Moonshot Solomon serves a similar purpose.
One promising alternative to the dystopian scenarios conjured by the critics of AI: A mechanism for working through our differences — major and minor — using the almost unimaginable capabilities of a future AI like Solomon. John F Kennedy pointed at a shining disk a quarter of a million miles from earth and said, let’s get there in 10 years. The Solomon project is mapping out a less lofty trajectory, but one with equally far-reaching practical benefits for inhabitants of the planet: to develop Solomon as a system for creating peaceful agreements between people and factions in conflict. As an alternative to litigation, legislative gridlock, and violent protest that diverts our energy and resources away from more productive uses. As an alternative, even, to the far more destructive ways we sometimes resolve disputes between nations.
“The scale and complexity of modern conflict now exceed our traditional tools.”
Wait. That Moonshot seems like a longshot.
The Moonshot Solomon argument is that the scale and complexity of modern conflict now exceed our traditional tools. Climate change alone is producing cascading disputes over land use, migration, water, insurance, infrastructure, and sovereignty. Polarization strains democratic institutions. AI disruption will create new and chaotic disintermediations as entire swaths of organizational hierarchies are simply erased, creating job loss as just one negative outcome. Global supply chains and digital platforms might make enemies of stakeholders who may never meet face-to-face. This future is not inevitable, but the time is now to begin plans for averting it.
Moonshot Solomon—a single foundational model for addressing virtually any conflict—is likely one or even several years away. And the rising tide of conflict is happening now. For this reason, we are designing Solomon in increments—e.g., applications, platforms, and frameworks—that enable vertical, domain-specific applications across any desired area of conflict.

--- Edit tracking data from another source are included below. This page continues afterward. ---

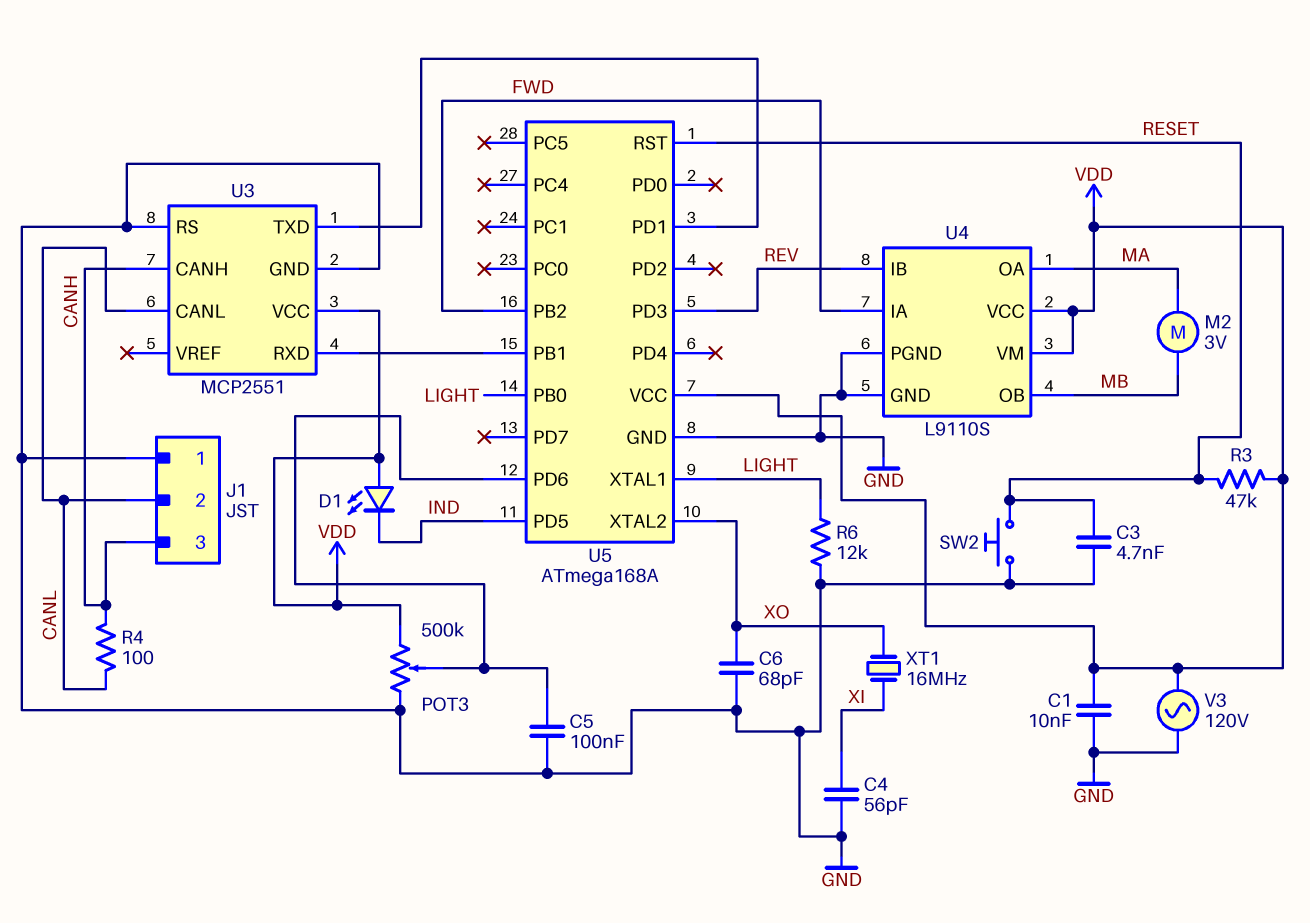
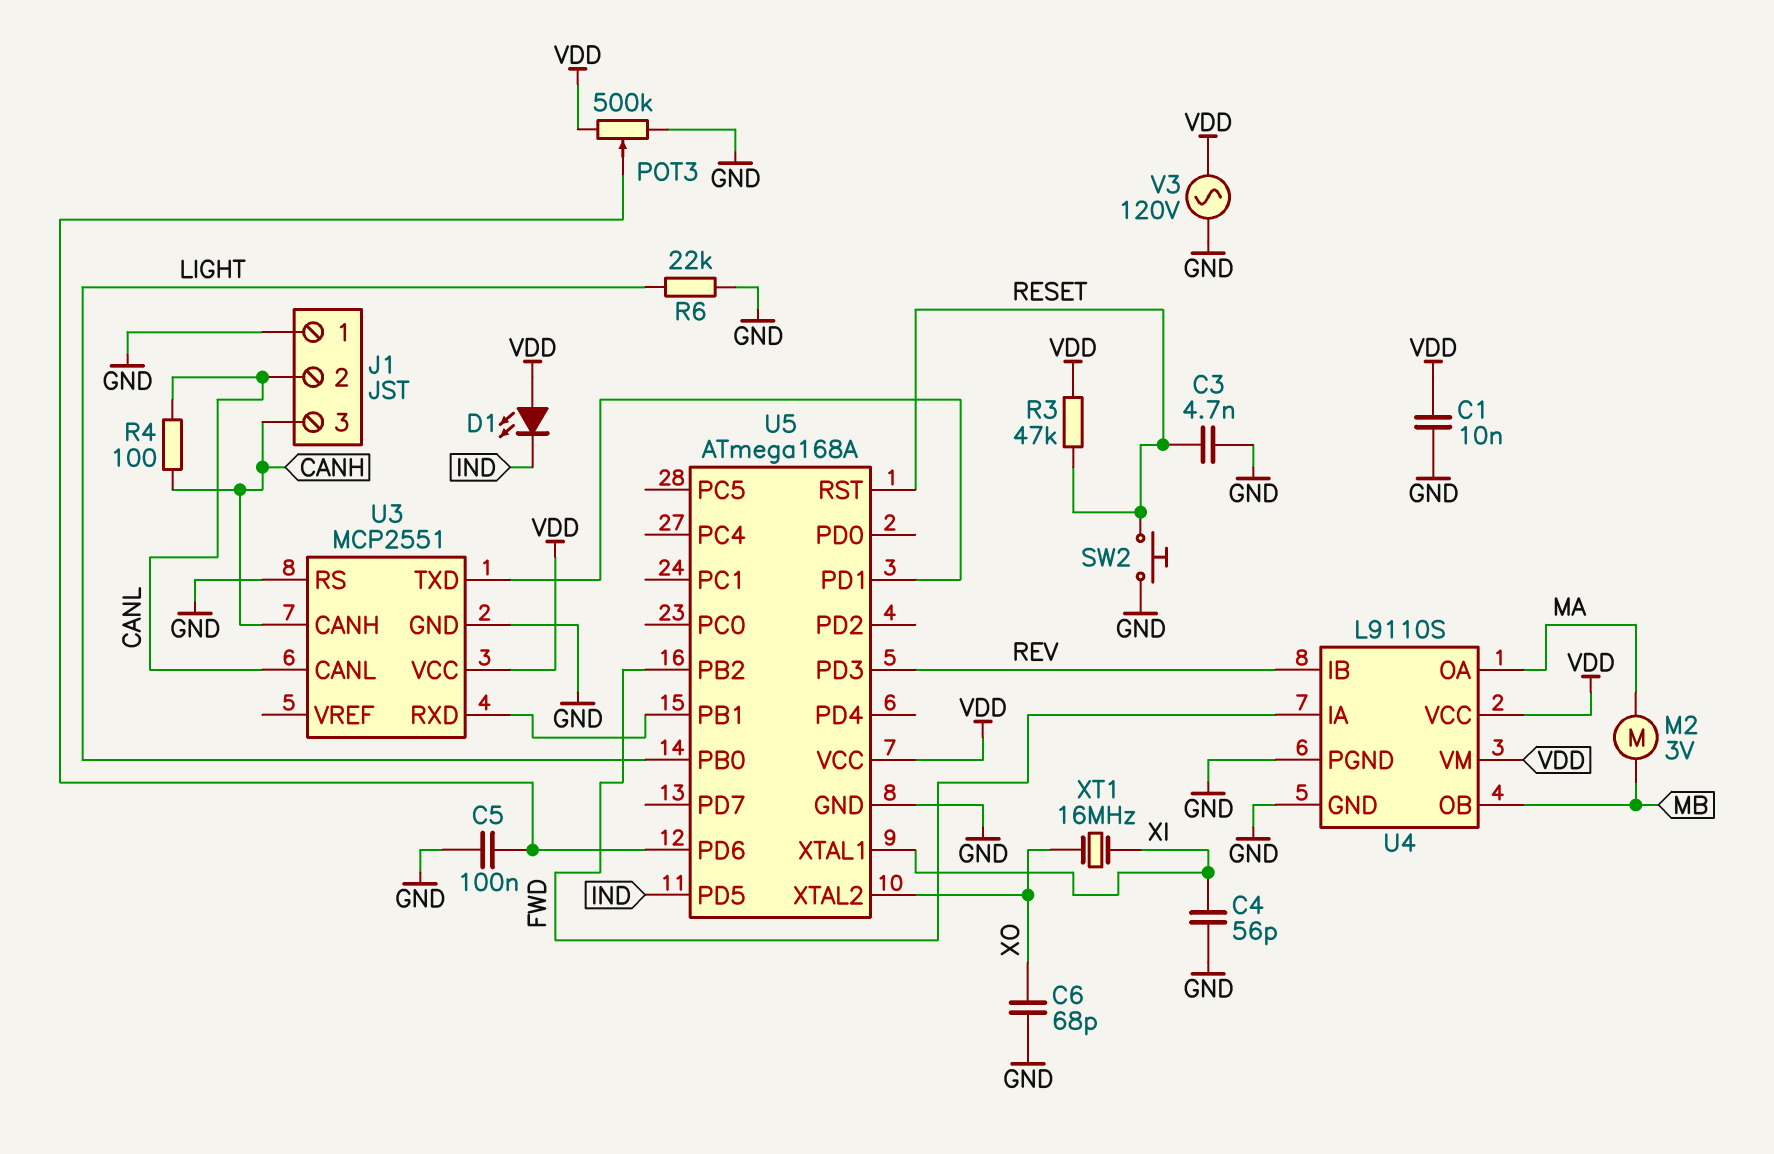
R6: 12k (GND, LIGHT) -> 22k (GND, LIGHT)
U5 pin XTAL1: LIGHT -> XI

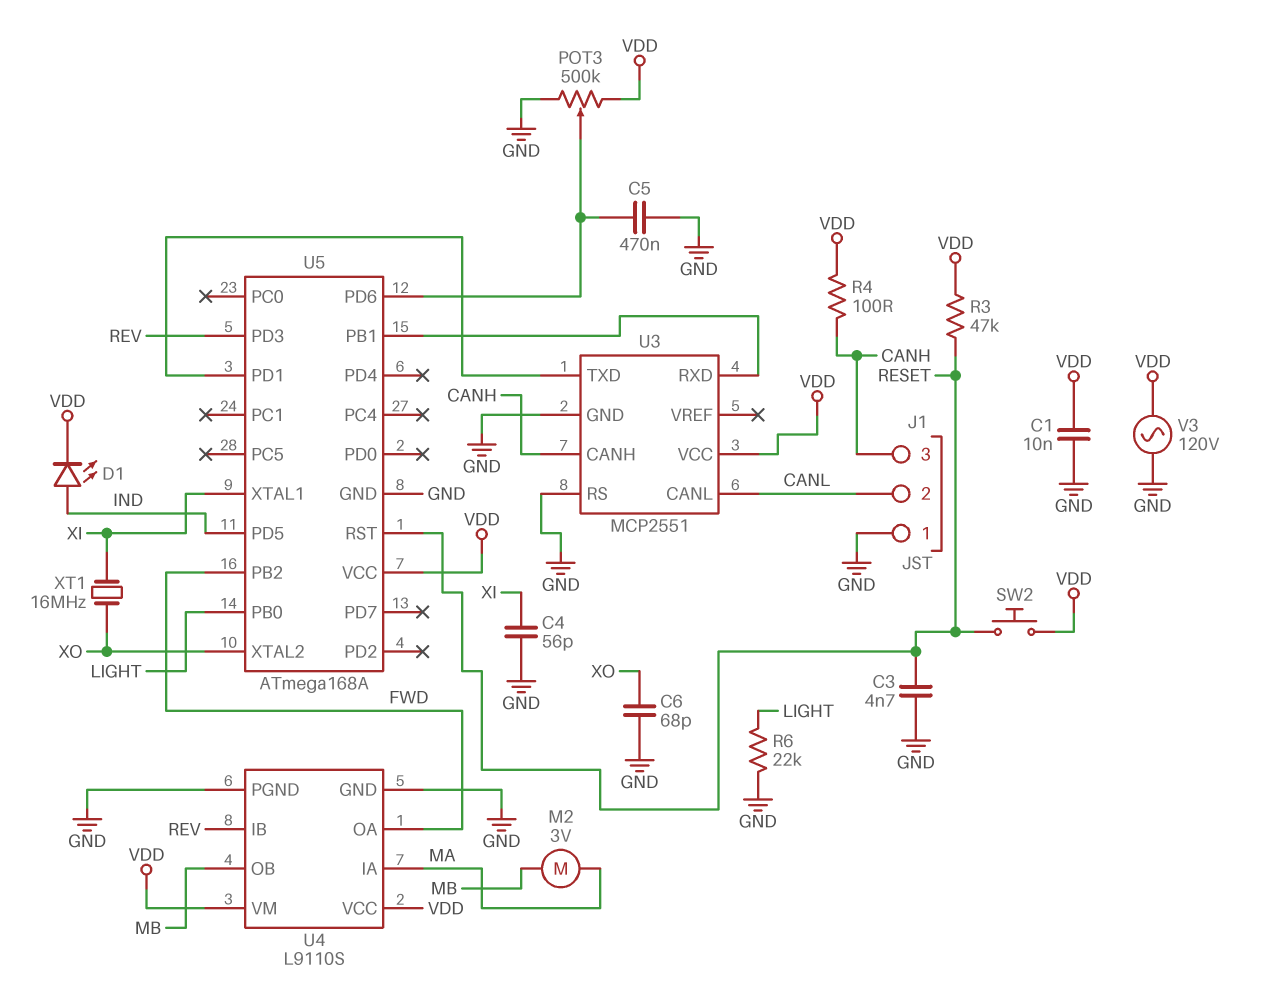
C5: 100nF (GND, U5/PD6) -> 470nF (GND, U5/PD6)
D1: LED (A VDD, K IND) -> LED (A IND, K VDD)
R4: 100 (CANH, CANL) -> 100 (CANH, VDD)
SW2: button (GND, RESET) -> button (RESET, VDD)
U4 pin IA: FWD -> MA
U4 pin OA: MA -> FWD

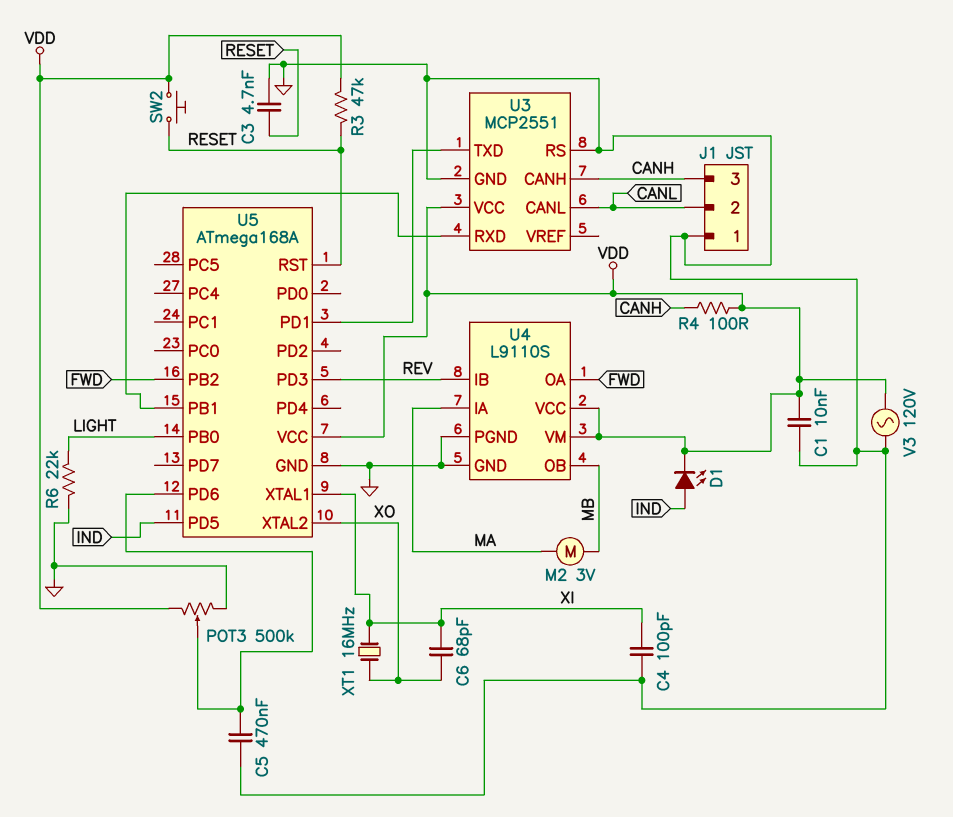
C4: 56pF (GND, XI) -> 100pF (GND, XI)
C6: 68pF (GND, XO) -> 68pF (XI, XO)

But while ends in themselves, these increments are structured as steppingstones on a long but straight-line path toward Moonshot Solomon: a foundational system designed to think in terms of conflict. To hold long, multi-party context; to reason about incentives and tradeoffs; to track emotional and relational dynamics over time; to generalize its intelligence against any domain of conflict; and to do so transparently, neutrally, ethically, and at scale.